Collected data
<<<<

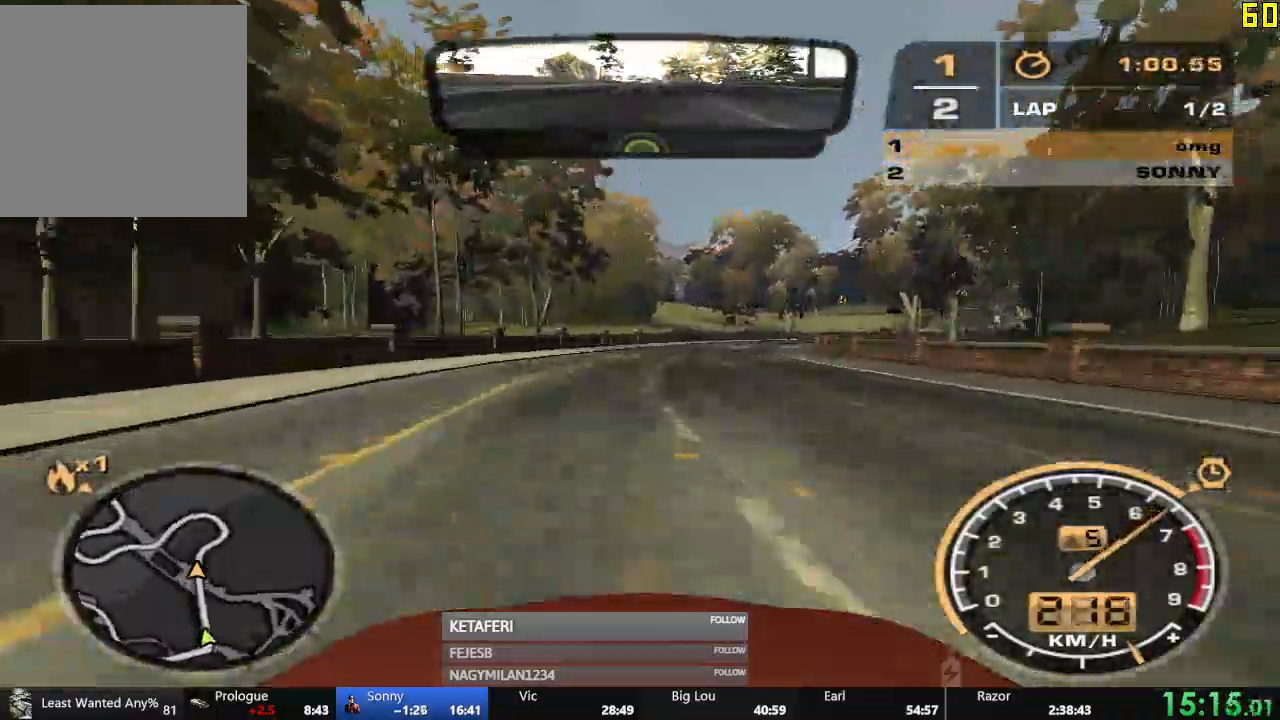
{"buttons": ["R2"], "left_stick": "right", "events": []}
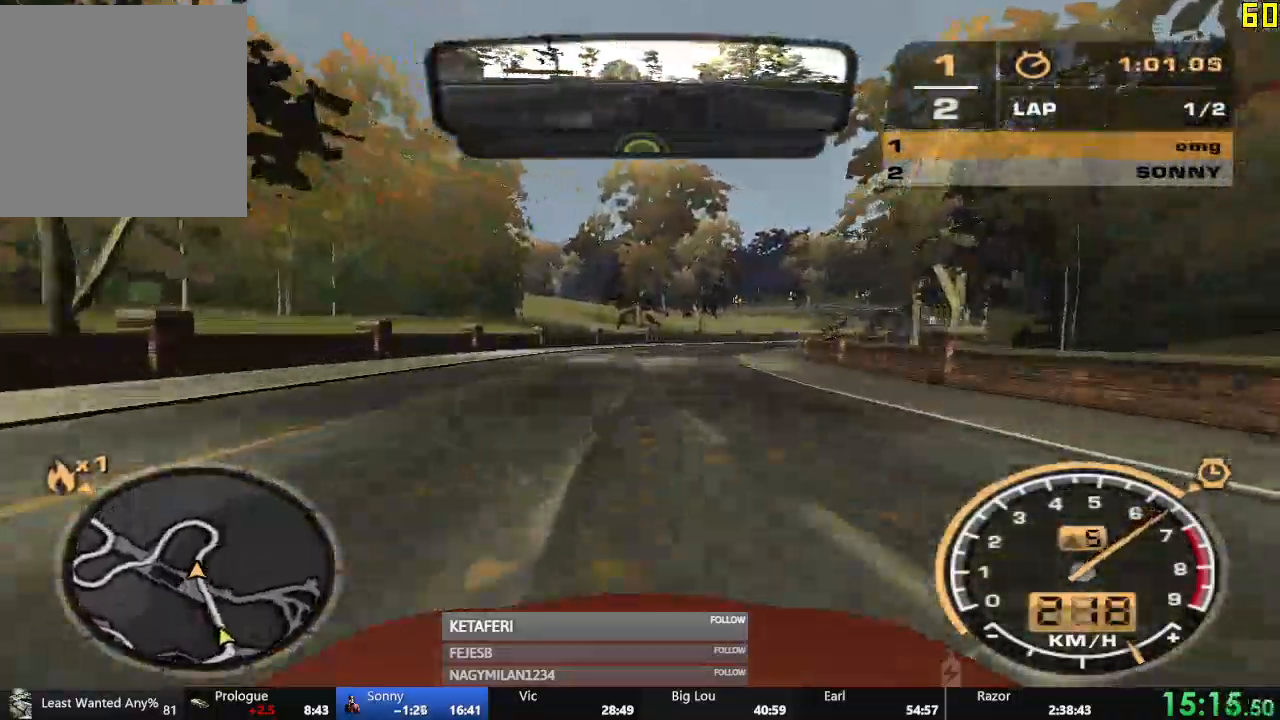
{"buttons": ["R2"], "left_stick": "right", "events": [[50, "left_stick", "center"], [350, "left_stick", "right"]]}
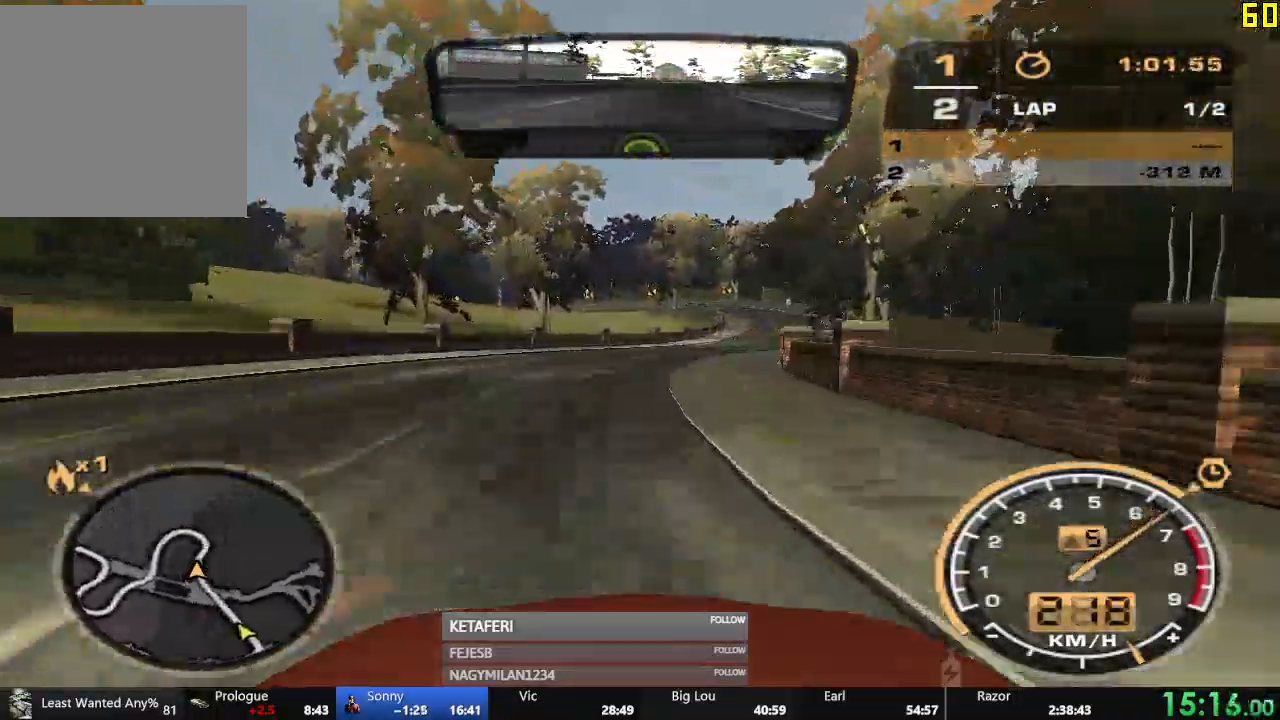
{"buttons": ["R2"], "left_stick": "center", "events": [[367, "left_stick", "center"]]}
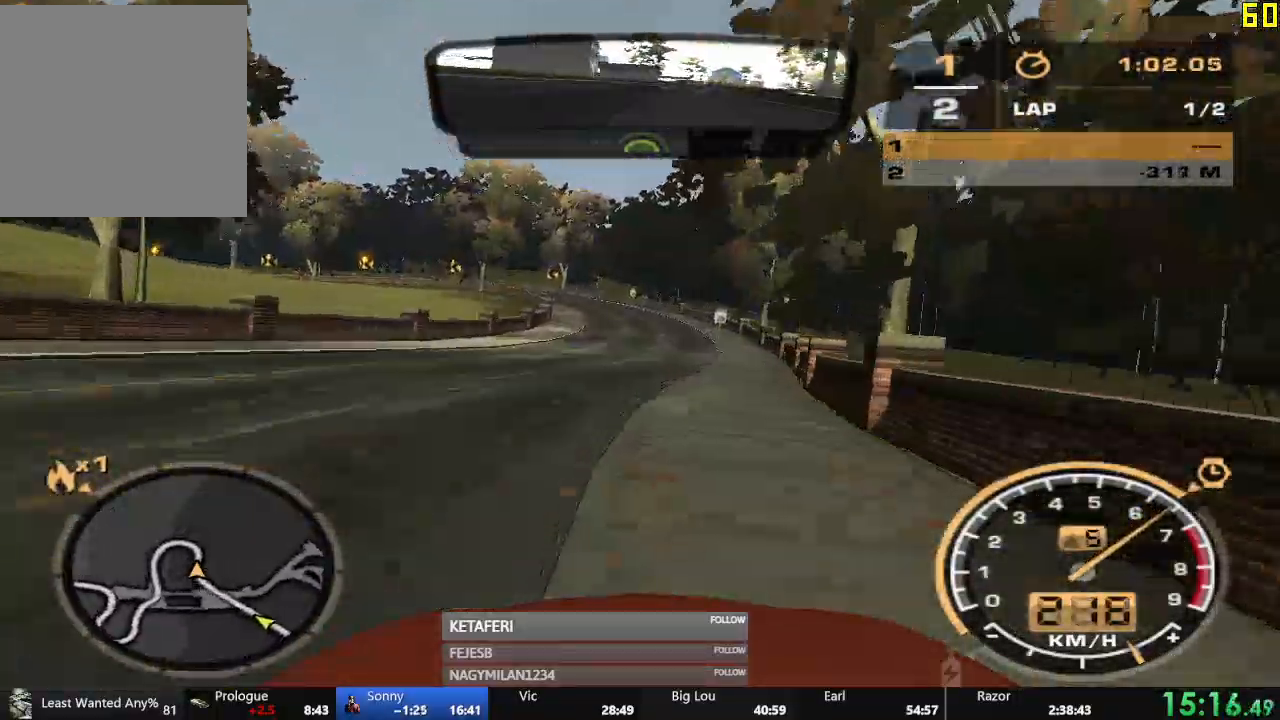
{"buttons": ["R2"], "left_stick": "left"}
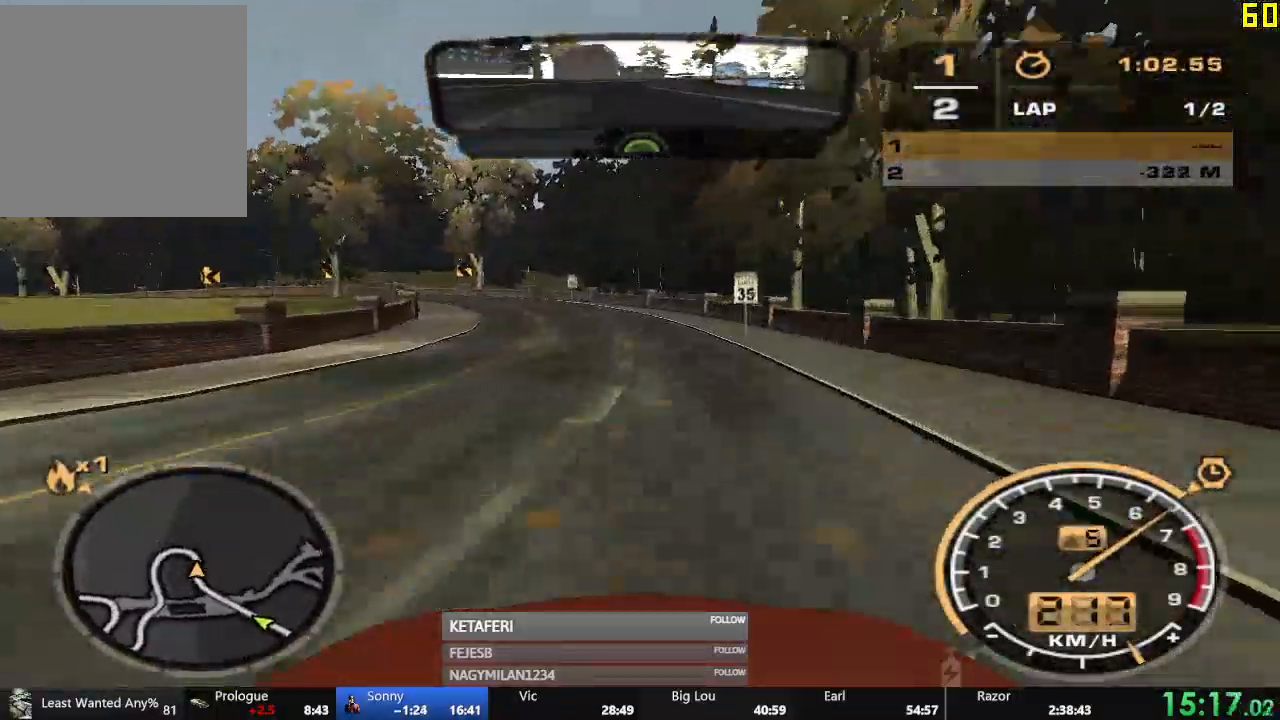
{"buttons": [], "left_stick": "left", "events": [[417, "R2", "up"]]}
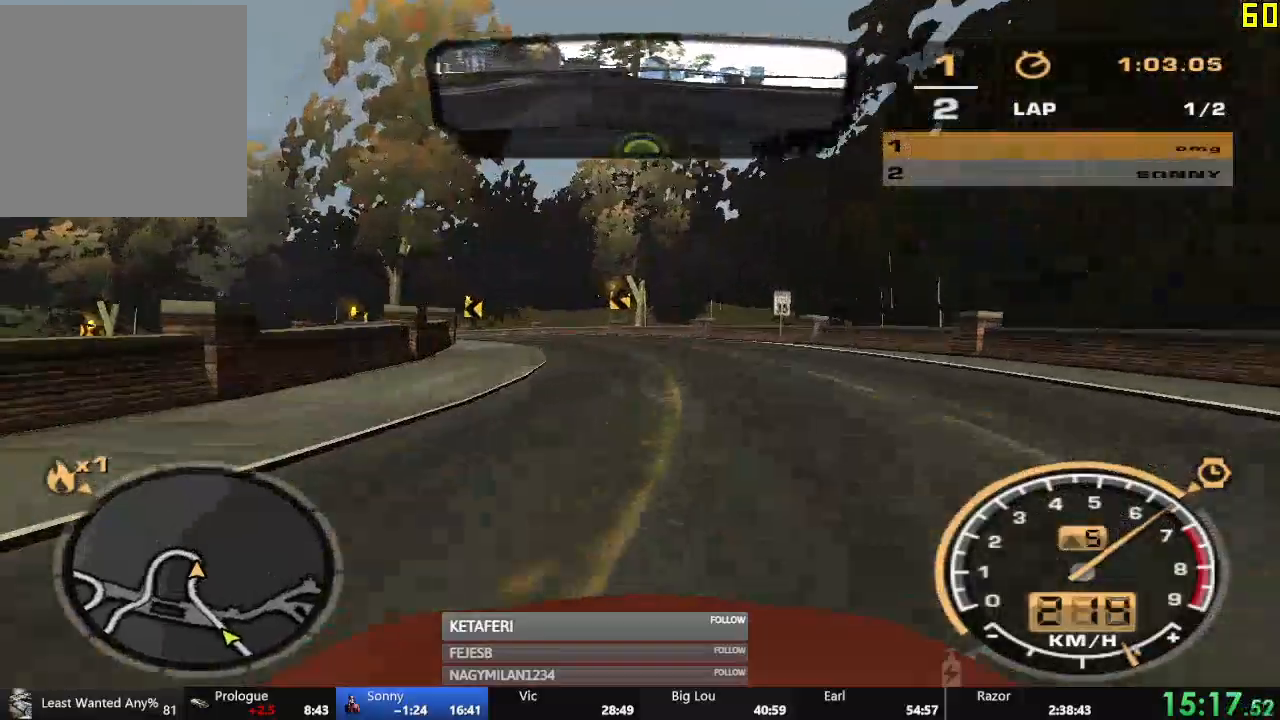
{"buttons": ["R2"], "left_stick": "left", "events": [[217, "R2", "down"]]}
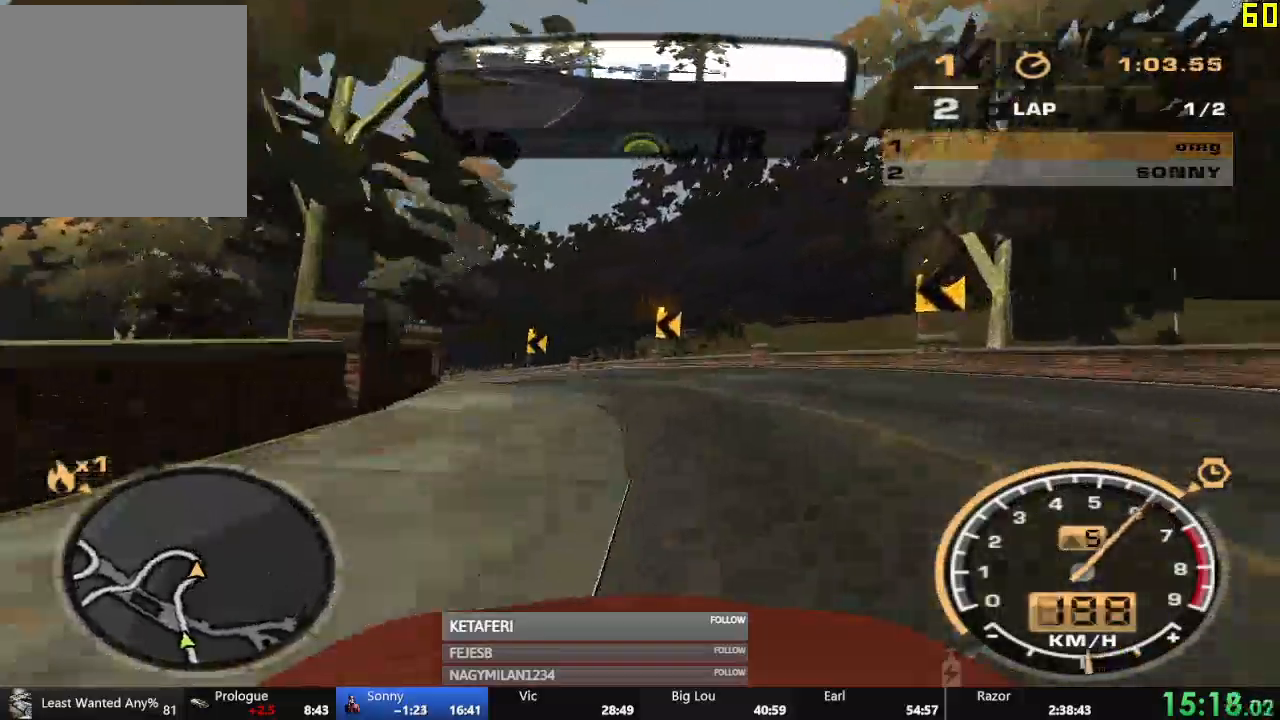
{"buttons": ["R2"], "left_stick": "left", "events": []}
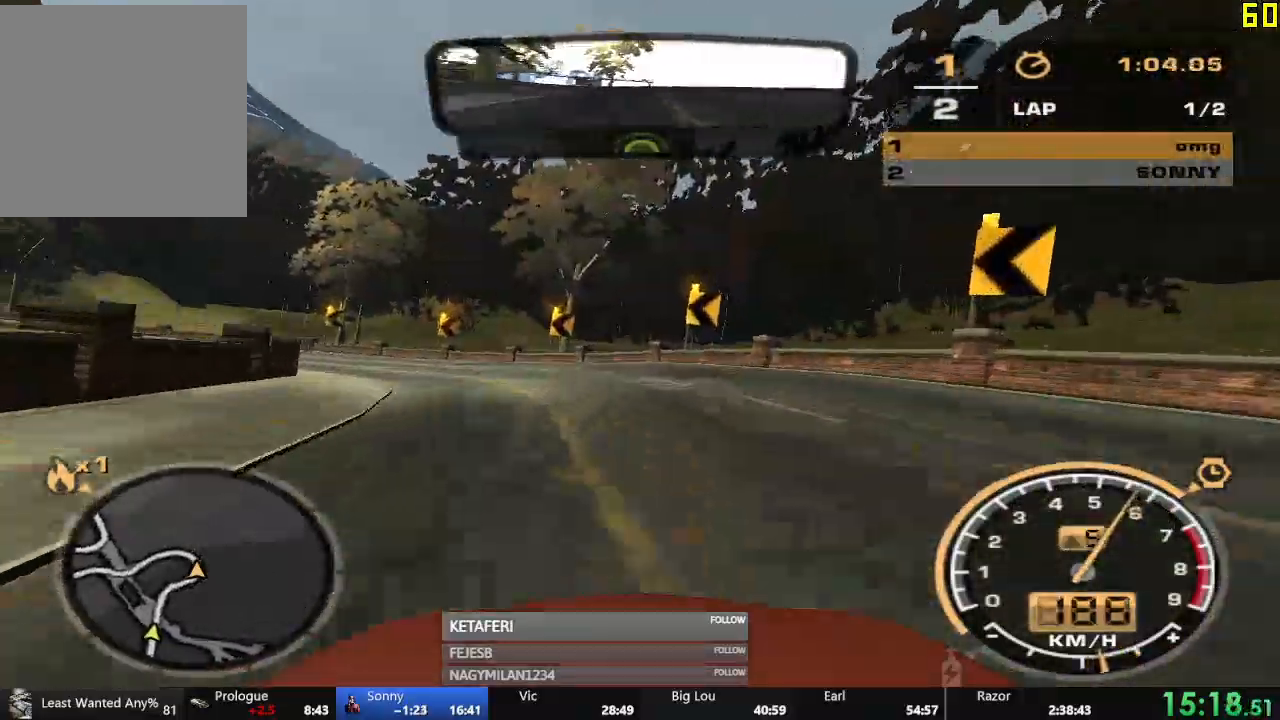
{"buttons": ["R2"], "left_stick": "left", "events": []}
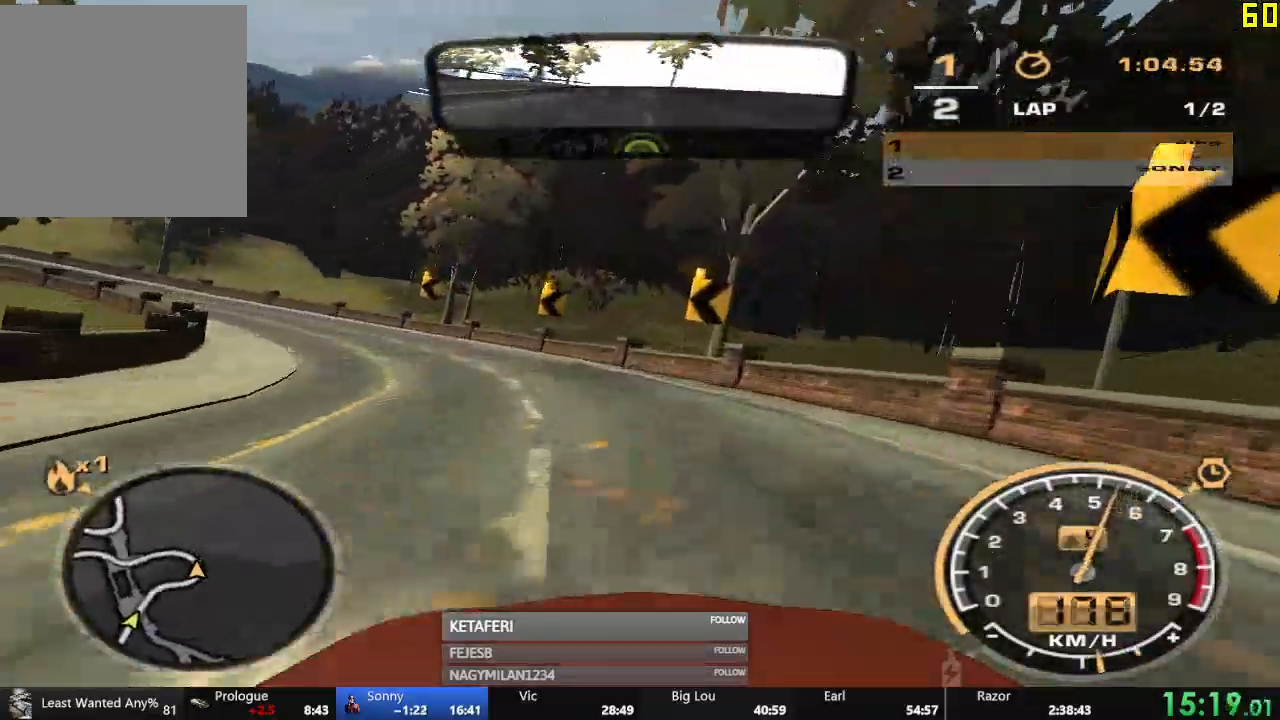
{"buttons": ["L2", "R2"], "left_stick": "left", "events": [[250, "L2", "down"], [317, "L2", "up"], [433, "L2", "down"]]}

>>>>

### What this task involves
A complete answer gives every line of the records holding "down".

### Solution to this exercise
{"buttons": ["R2"], "left_stick": "left", "events": [[217, "R2", "down"]]}
{"buttons": ["L2", "R2"], "left_stick": "left", "events": [[250, "L2", "down"], [317, "L2", "up"], [433, "L2", "down"]]}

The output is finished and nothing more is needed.